Frequently Asked Questions
How is pediatric sedation different from adult sedation?
The biggest difference is dosing. Kids are not small adults; their bodies process medications differently, and the safe range varies by age and weight. Pediatric dentists train specifically in those calculations, in the monitoring required during a child’s visit, and in the behavior management that helps a child stay calm through the experience. The medications can be similar; the expertise behind their use is what changes. The American Academy of Pediatric Dentistry sets the standards we work within, which is part of why families seek out a pediatric office for these visits and part of how pediatric sedation works across our network of practices.
At what age can a child receive sedation?
There is no fixed age cutoff; what matters is whether sedation is appropriate for the specific child and the specific procedure. Very young children, including toddlers, can sometimes need sedation for early restorative work, while many older children get through routine visits without it. Your dentist looks at the child’s age, weight, medical history, and the procedure together before recommending a sedation plan.
Will the dentist still numb my child if they are sedated?
Yes, in most cases. Sedation calms anxiety; numbing medicine keeps the procedure site comfortable. They do different jobs, and a sedated child may still need local anesthesia at the tooth being treated. With general anesthesia the dynamic shifts because the child is asleep, but your dentist will explain the specifics for the procedure being scheduled.
How long should we plan for a sedation visit?
For nitrous-oxide visits, plan on the procedure time plus a short recovery; most kids are clear-headed within five to ten minutes of the mask coming off. For general anesthesia, expect the entire morning or afternoon: preparation, the procedure itself, and a recovery period before you head home. We give a more specific time estimate when scheduling.
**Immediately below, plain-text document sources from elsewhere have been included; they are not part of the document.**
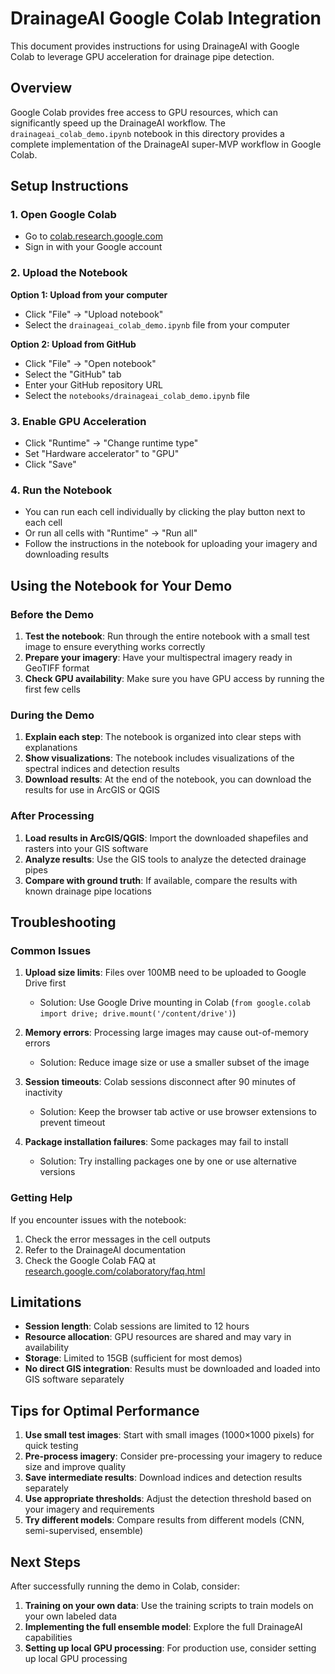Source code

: # DrainageAI Google Colab Integration

This document provides instructions for using DrainageAI with Google Colab to leverage GPU acceleration for drainage pipe detection.

## Overview

Google Colab provides free access to GPU resources, which can significantly speed up the DrainageAI workflow. The `drainageai_colab_demo.ipynb` notebook in this directory provides a complete implementation of the DrainageAI super-MVP workflow in Google Colab.

## Setup Instructions

### 1. Open Google Colab

- Go to [colab.research.google.com](https://colab.research.google.com)
- Sign in with your Google account

### 2. Upload the Notebook

**Option 1: Upload from your computer**
- Click "File" → "Upload notebook"
- Select the `drainageai_colab_demo.ipynb` file from your computer

**Option 2: Upload from GitHub**
- Click "File" → "Open notebook"
- Select the "GitHub" tab
- Enter your GitHub repository URL
- Select the `notebooks/drainageai_colab_demo.ipynb` file

### 3. Enable GPU Acceleration

- Click "Runtime" → "Change runtime type"
- Set "Hardware accelerator" to "GPU"
- Click "Save"

### 4. Run the Notebook

- You can run each cell individually by clicking the play button next to each cell
- Or run all cells with "Runtime" → "Run all"
- Follow the instructions in the notebook for uploading your imagery and downloading results

## Using the Notebook for Your Demo

### Before the Demo

1. **Test the notebook**: Run through the entire notebook with a small test image to ensure everything works correctly
2. **Prepare your imagery**: Have your multispectral imagery ready in GeoTIFF format
3. **Check GPU availability**: Make sure you have GPU access by running the first few cells

### During the Demo

1. **Explain each step**: The notebook is organized into clear steps with explanations
2. **Show visualizations**: The notebook includes visualizations of the spectral indices and detection results
3. **Download results**: At the end of the notebook, you can download the results for use in ArcGIS or QGIS

### After Processing

1. **Load results in ArcGIS/QGIS**: Import the downloaded shapefiles and rasters into your GIS software
2. **Analyze results**: Use the GIS tools to analyze the detected drainage pipes
3. **Compare with ground truth**: If available, compare the results with known drainage pipe locations

## Troubleshooting

### Common Issues

1. **Upload size limits**: Files over 100MB need to be uploaded to Google Drive first
   - Solution: Use Google Drive mounting in Colab (`from google.colab import drive; drive.mount('/content/drive')`)

2. **Memory errors**: Processing large images may cause out-of-memory errors
   - Solution: Reduce image size or use a smaller subset of the image

3. **Session timeouts**: Colab sessions disconnect after 90 minutes of inactivity
   - Solution: Keep the browser tab active or use browser extensions to prevent timeout

4. **Package installation failures**: Some packages may fail to install
   - Solution: Try installing packages one by one or use alternative versions

### Getting Help

If you encounter issues with the notebook:

1. Check the error messages in the cell outputs
2. Refer to the DrainageAI documentation
3. Check the Google Colab FAQ at [research.google.com/colaboratory/faq.html](https://research.google.com/colaboratory/faq.html)

## Limitations

- **Session length**: Colab sessions are limited to 12 hours
- **Resource allocation**: GPU resources are shared and may vary in availability
- **Storage**: Limited to 15GB (sufficient for most demos)
- **No direct GIS integration**: Results must be downloaded and loaded into GIS software separately

## Tips for Optimal Performance

1. **Use small test images**: Start with small images (1000×1000 pixels) for quick testing
2. **Pre-process imagery**: Consider pre-processing your imagery to reduce size and improve quality
3. **Save intermediate results**: Download indices and detection results separately
4. **Use appropriate thresholds**: Adjust the detection threshold based on your imagery and requirements
5. **Try different models**: Compare results from different models (CNN, semi-supervised, ensemble)

## Next Steps

After successfully running the demo in Colab, consider:

1. **Training on your own data**: Use the training scripts to train models on your own labeled data
2. **Implementing the full ensemble model**: Explore the full DrainageAI capabilities
3. **Setting up local GPU processing**: For production use, consider setting up local GPU processing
Our older child had sedation here and it went well – can we expect the same for the younger one?
Sometimes yes, sometimes no. Each child is wired differently, and the plan that worked for one sibling may need adjusting for the next. The conversation about which sedation type, and at what level, is its own conversation each time. Tell your dentist about your older child’s experience; it is useful context for planning the second one’s visit.

There is a particular kind of dread that hits a parent in the parking lot before a child’s first real procedure. Every catastrophic scenario rehearsed on the drive in. Every reassurance you gave your child privately doubted. Seatbelt unbuckled three minutes too early because you could not sit still in the car. We see that look in the lobby almost every week at Hickory Grove Pediatric Dentistry in east Charlotte. Parental nerves are part of the pediatric sedation equation, and a good pediatric office accounts for them along with the child’s.
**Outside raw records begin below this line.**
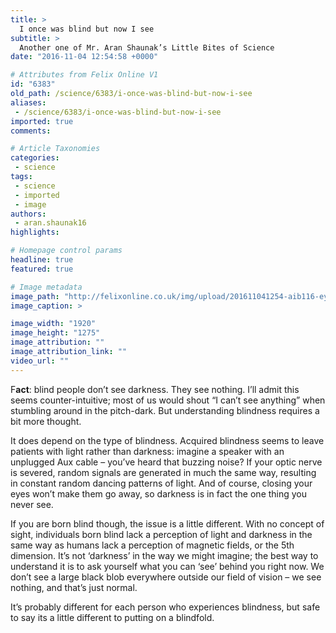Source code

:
 ```yaml
---
title: >
  I once was blind but now I see
subtitle: >
  Another one of Mr. Aran Shaunak’s Little Bites of Science
date: "2016-11-04 12:54:58 +0000"

# Attributes from Felix Online V1
id: "6383"
old_path: /science/6383/i-once-was-blind-but-now-i-see
aliases:
 - /science/6383/i-once-was-blind-but-now-i-see
imported: true
comments:

# Article Taxonomies
categories:
 - science
tags:
 - science
 - imported
 - image
authors:
 - aran.shaunak16
highlights:

# Homepage control params
headline: true
featured: true

# Image metadata
image_path: "http://felixonline.co.uk/img/upload/201611041254-aib116-eye-1756629_1920.png"
image_caption: >

image_width: "1920"
image_height: "1275"
image_attribution: ""
image_attribution_link: ""
video_url: ""
---
```


F**act**: blind people don’t see darkness. They see nothing. I’ll admit this seems counter-intuitive; most of us would shout “I can’t see anything” when stumbling around in the pitch-dark. But understanding blindness requires a bit more thought.

It does depend on the type of blindness. Acquired blindness seems to leave patients with light rather than darkness: imagine a speaker with an unplugged Aux cable – you’ve heard that buzzing noise? If your optic nerve is severed, random signals are generated in much the same way, resulting in constant random dancing patterns of light. And of course, closing your eyes won’t make them go away, so darkness is in fact the one thing you never see.

If you are born blind though, the issue is a little different. With no concept of sight, individuals born blind lack a perception of light and darkness in the same way as humans lack a perception of magnetic fields, or the 5th dimension. It’s not ‘darkness’ in the way we might imagine; the best way to understand it is to ask yourself what you can ‘see’ behind you right now. We don’t see a large black blob everywhere outside our field of vision – we see nothing, and that’s just normal.

It’s probably different for each person who experiences blindness, but safe to say its a little different to putting on a blindfold.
For most pediatric procedures with a child who can sit through the visit, the sedation option is nitrous oxide – laughing gas. Your child wears a soft mask over the nose, breathes normally, and stays awake the whole time. From your vantage as the parent: most nitrous-oxide visits let you stay nearby in the room and watch the procedure happen rather than waiting through it. The gas takes effect within a few minutes, and the effects clear shortly after the mask comes off.